Supreme Court DecisionsPosted: July 1, 2013
Last week the Supreme Court issued four decisions that will impact businesses and B&I CPAs need to be prepared to react. Two decisions related to discrimination/harassment lawsuits and two decisions related to same-sex marriage.
The first discrimination decision limited who could be considered a supervisor for purposes of bringing a harassment lawsuit against a company. The Supreme Court said a supervisor must be someone who makes “tangible employment actions” like hiring, firing, promoting, demoting or reassigning an employee. This means that someone who directs the daily work activities but does not have those additional responsibilities is simply a co-worker. The reason this matters is that there is a significant difference in meeting the burden of proof when harassment comes from a supervisor versus harassment by a co-worker. The second case dealt with retaliation for complaining about harassment. The courts held that retaliation cannot simply be a motivating factor but must be the primary factor in the supposedly retaliatory action. Once again this increases the burden of proof on a plaintiff in a harassment lawsuit.
While these two decisions are more about running a business, they do have an impact on the accounting results.

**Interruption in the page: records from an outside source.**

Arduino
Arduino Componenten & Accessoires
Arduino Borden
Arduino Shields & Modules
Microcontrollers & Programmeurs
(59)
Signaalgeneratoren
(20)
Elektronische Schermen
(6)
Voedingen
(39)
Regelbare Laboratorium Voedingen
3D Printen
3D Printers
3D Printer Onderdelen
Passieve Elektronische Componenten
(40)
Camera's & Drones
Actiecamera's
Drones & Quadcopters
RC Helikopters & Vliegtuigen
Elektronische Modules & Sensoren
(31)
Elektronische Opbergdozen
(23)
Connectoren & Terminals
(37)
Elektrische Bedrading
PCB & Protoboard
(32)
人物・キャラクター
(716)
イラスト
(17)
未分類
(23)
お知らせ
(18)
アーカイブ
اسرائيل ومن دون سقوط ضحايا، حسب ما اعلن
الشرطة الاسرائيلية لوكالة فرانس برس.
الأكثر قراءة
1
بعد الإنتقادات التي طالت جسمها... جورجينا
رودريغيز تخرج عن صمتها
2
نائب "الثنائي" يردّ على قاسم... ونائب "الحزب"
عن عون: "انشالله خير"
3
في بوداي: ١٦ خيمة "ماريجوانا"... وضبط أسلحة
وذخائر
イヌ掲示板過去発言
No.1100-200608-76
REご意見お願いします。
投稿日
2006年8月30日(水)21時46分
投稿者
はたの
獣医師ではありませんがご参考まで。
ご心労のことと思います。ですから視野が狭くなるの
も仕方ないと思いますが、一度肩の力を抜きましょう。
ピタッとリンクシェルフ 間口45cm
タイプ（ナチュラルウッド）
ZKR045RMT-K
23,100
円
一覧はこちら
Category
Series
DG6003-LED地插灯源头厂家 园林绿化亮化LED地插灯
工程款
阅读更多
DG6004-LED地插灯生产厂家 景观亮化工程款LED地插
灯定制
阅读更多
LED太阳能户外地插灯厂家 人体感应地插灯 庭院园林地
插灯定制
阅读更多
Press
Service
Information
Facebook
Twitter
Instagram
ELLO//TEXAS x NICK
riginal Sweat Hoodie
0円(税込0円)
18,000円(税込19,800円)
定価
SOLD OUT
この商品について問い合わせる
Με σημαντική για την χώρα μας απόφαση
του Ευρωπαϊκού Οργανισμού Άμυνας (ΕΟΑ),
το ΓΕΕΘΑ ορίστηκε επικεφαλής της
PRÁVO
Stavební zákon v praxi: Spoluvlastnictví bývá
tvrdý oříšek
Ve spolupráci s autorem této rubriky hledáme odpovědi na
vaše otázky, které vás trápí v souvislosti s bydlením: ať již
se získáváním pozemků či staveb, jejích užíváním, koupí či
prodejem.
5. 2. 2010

If a business is subject to any lawsuits purporting harassment, any liability and disclosures made under ASC 450 (yes, I had to look that up; I still call it FAS 5) need to be re-evaluated under the new standards handed down by the Supreme Court and, with many companies about to complete their second quarter, that analysis needs to be done quickly.
The decisions on same-sex marriage would not appear to impact companies at first blush, but they are likely to have much more significant impact on the day to day work by B&I CPAs at a company than the two decisions discussed above. In a pair of decisions, the Supreme Court ruled that the Defense of Marriage Act (DOMA) was unconstitutional, but while effectively ruling that same-sex marriage in California was legal, it did not say that same-sex marriage was a constitutional right and therefore each state is allowed to make their own decision on the legality of such marriages for now.
These decisions impact any company with a savings (401(K)) plan or a pension plan as well as the many companies that offer medical and other benefits to employee partners. Up until today, medical benefits were considered taxable compensation to same-sex married partners because the IRS, under DOMA, did not view a same-sex marriage as the same as an opposite-sex marriage. While we will have to wait for word and possibly regulations from the IRS, it seems likely that such benefits tax status would now be the same. This would seem to mean a simple change to the payroll system to stop adding the value of the benefits for a same-sex partner to the employee’s taxable compensation on the W-2, but it is going to be more complicated than that. With roughly 15 States recognizing same-sex marriage and 35 not recognizing such marriages, the taxability of these benefits is not an all or nothing proposition for payroll departments. Employees without a valid marriage license from a state would still have the value of the benefits taxed, but what if the employee has a valid marriage licenses from a state, but then moves to or resides in a state that does not recognize such marriages as valid? The fact that the Supreme Court left it up to the states to decide what is and is not legal within their borders would seem to not make such guidance from the IRS clear-cut. The one thing that is certain is such guidance is likely to be considered just as controversial as the Supreme Court decisions which is not exactly what the IRS needs today given its already considerable public relations issues.